- **Work to be completed**
Please render the listing from the line with "Page size: 1654x1241." to the line with "list Knowing one's" as a Markdown table with the columns Row and Line, numbering each row and skipping blank lines.

- **Data shown**
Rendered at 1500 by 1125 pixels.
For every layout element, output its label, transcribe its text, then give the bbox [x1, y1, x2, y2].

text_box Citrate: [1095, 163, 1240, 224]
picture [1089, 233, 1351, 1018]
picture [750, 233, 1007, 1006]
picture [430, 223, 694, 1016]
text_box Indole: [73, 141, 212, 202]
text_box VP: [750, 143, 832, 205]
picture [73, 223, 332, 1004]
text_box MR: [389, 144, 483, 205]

...

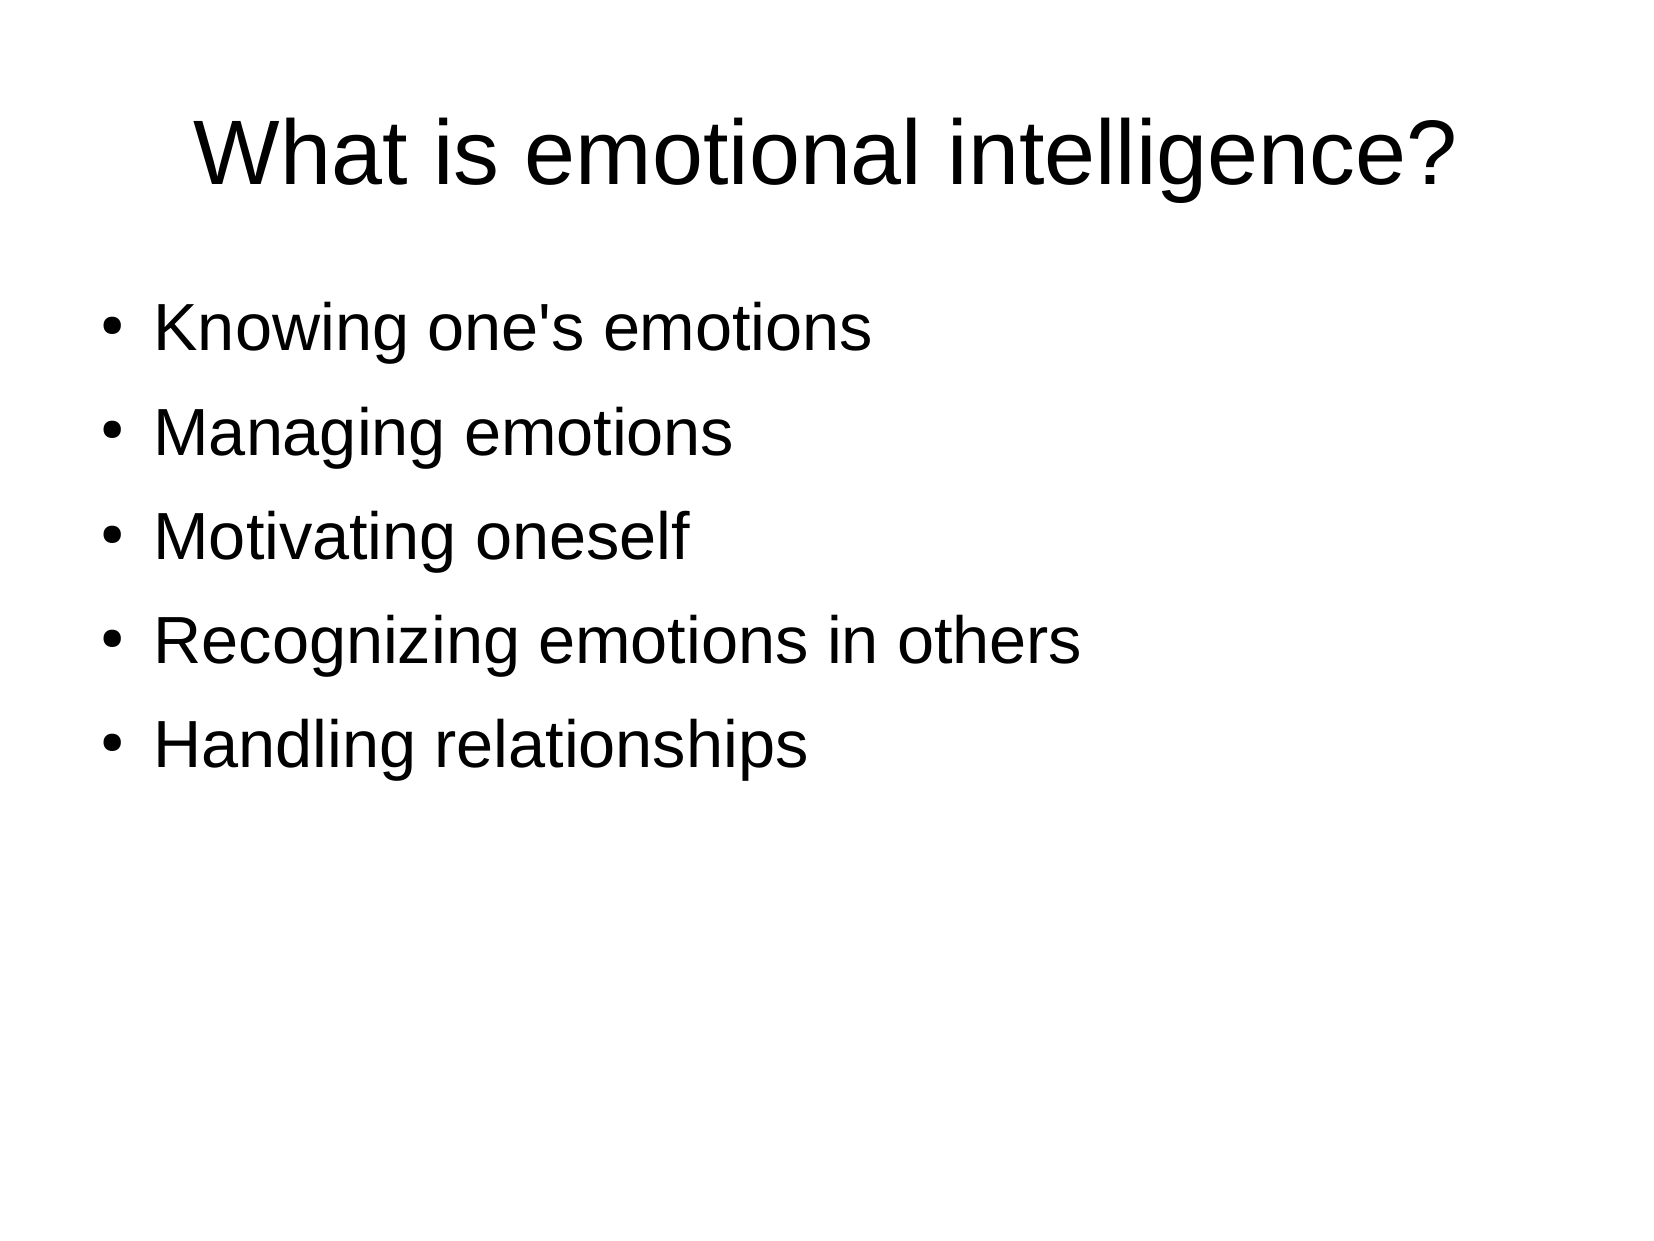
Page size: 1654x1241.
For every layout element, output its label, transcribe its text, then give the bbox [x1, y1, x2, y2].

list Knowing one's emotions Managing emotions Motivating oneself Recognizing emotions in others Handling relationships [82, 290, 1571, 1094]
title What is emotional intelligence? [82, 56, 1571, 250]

- **Exercise solution**
| Row | Line |
|---|---|
| 1 | Page size: 1654x1241. |
| 2 | For every layout element, output its label, transcribe its text, then give the bbox [x1, y1, x2, y2]. |
| 3 | list Knowing one's emotions Managing emotions Motivating oneself Recognizing emotions in others Handling relationships [82, 290, 1571, 1094] |